> _Available data_
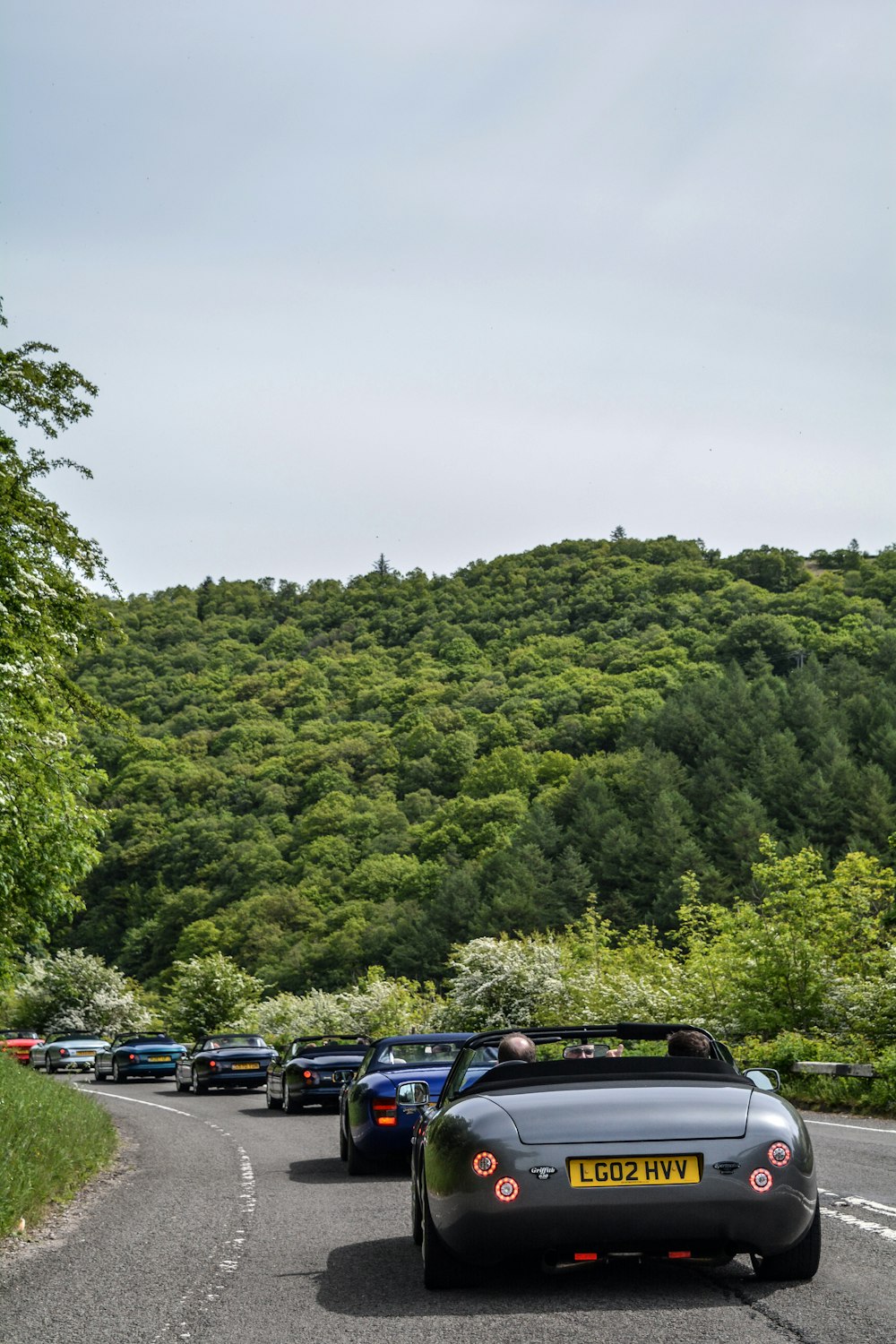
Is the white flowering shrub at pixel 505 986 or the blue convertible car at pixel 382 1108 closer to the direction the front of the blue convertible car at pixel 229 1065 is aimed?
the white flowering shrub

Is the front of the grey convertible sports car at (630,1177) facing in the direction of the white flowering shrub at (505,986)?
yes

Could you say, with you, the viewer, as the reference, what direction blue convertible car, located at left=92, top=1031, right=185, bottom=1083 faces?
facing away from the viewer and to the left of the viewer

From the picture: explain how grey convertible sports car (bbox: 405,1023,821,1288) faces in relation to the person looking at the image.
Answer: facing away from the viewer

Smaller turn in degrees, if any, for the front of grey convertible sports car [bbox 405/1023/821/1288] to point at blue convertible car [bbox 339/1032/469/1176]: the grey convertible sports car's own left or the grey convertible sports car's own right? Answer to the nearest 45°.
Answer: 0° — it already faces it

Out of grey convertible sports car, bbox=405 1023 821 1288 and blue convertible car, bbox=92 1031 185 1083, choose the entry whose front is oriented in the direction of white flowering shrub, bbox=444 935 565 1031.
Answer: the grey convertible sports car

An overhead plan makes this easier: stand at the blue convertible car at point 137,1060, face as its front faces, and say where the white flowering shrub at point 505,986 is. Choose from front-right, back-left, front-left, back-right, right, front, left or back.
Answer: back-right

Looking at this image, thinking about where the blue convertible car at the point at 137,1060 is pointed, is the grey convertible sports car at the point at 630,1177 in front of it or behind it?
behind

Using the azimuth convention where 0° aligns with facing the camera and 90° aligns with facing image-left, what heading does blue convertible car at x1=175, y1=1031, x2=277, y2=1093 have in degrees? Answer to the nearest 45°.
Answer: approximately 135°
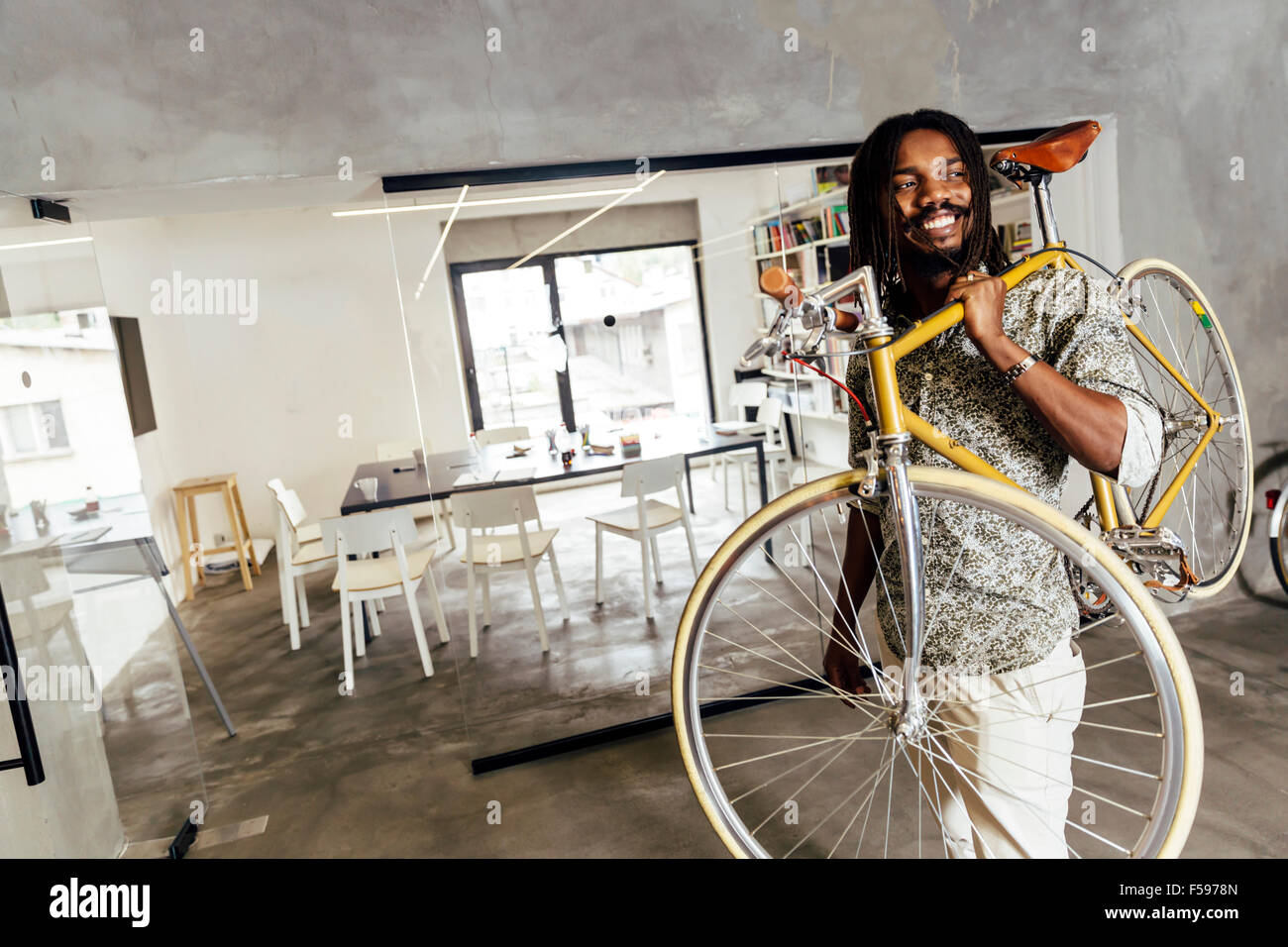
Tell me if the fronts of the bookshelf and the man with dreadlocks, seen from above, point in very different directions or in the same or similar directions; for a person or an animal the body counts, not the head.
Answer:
...
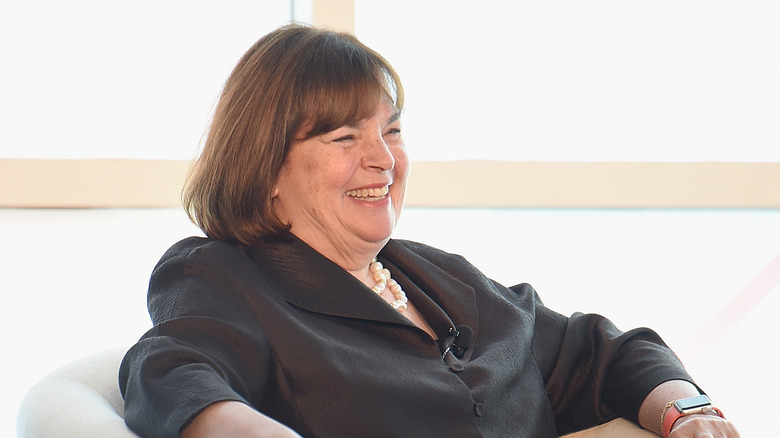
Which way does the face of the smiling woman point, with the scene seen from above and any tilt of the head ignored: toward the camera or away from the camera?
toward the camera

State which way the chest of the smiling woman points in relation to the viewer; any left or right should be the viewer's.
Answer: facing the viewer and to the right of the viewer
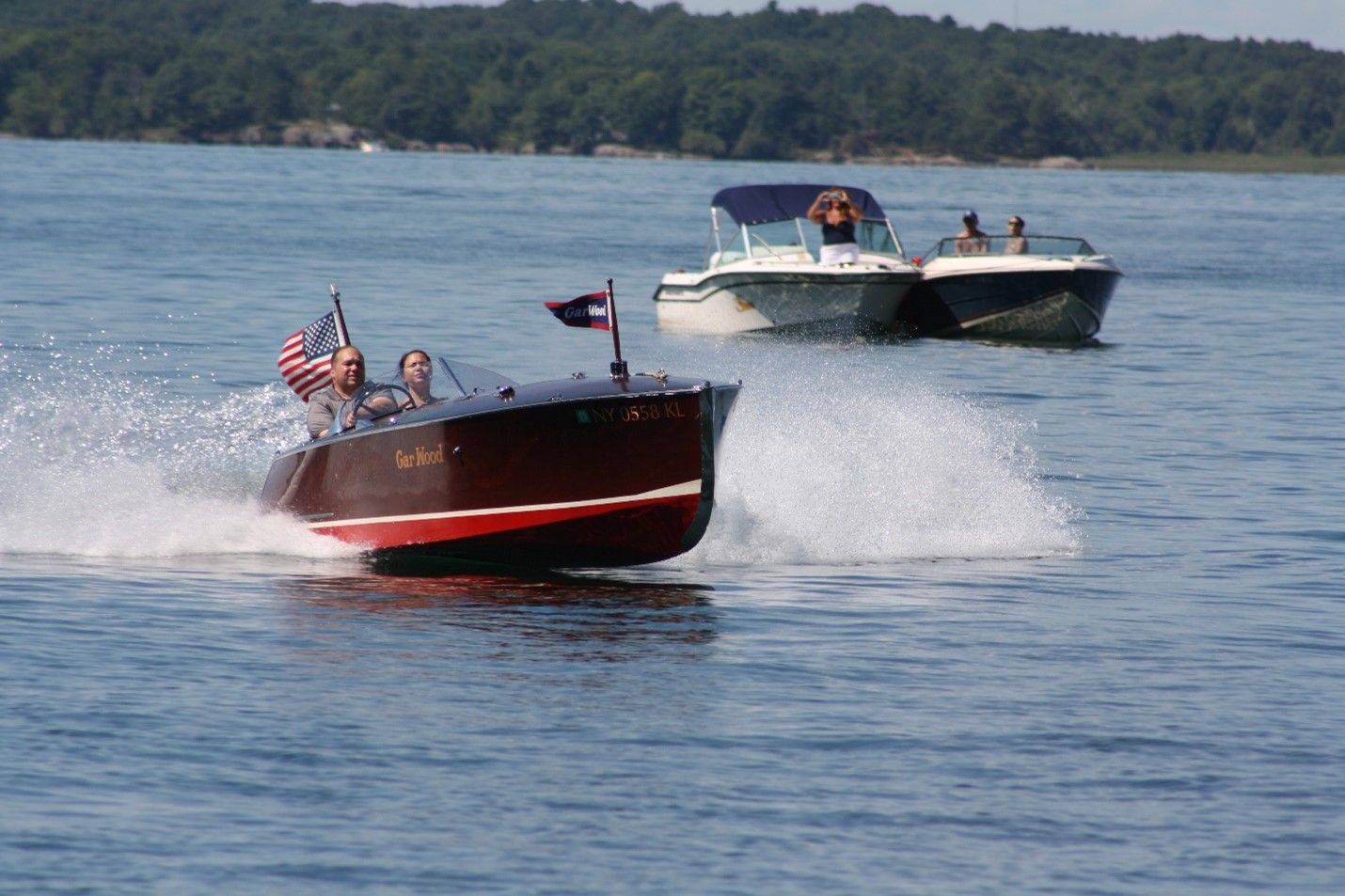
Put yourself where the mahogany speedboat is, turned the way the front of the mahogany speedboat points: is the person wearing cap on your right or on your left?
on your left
--
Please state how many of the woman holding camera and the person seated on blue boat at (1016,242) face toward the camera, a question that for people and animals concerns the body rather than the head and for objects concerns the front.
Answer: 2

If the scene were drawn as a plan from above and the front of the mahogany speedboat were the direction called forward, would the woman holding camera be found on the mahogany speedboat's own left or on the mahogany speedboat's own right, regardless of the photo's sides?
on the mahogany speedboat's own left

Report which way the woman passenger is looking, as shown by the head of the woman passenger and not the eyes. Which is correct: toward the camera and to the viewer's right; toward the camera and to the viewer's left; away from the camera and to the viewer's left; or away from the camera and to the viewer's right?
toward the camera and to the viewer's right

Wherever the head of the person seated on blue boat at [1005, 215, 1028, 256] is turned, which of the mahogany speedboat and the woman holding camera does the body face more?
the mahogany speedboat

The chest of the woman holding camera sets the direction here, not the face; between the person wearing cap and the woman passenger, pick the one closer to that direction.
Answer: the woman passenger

> _Your assignment_
Copy the lines from the one holding "From the picture: explain" through the one holding "Answer: the grey convertible sports car", inclusive, swapping "bbox" for "bounding box" and leaving everything else unchanged.

> _Finished exercise_
From the picture: explain how grey convertible sports car (bounding box: 405,1023,821,1288) faces in relation to the person looking at the image.
Answer: facing away from the viewer

Smaller turn in degrees, if any, for the front of grey convertible sports car [bounding box 405/1023/821/1288] to point at blue convertible car [bounding box 339/1032/469/1176]: the grey convertible sports car's own left or the grey convertible sports car's own right? Answer to the nearest 45°.
Answer: 0° — it already faces it

Out of grey convertible sports car, bounding box=405 1023 821 1288 and blue convertible car, bounding box=92 1031 185 1083, choose the entry whose front is oriented in the direction of white flowering shrub, bounding box=444 935 565 1031.
Answer: the grey convertible sports car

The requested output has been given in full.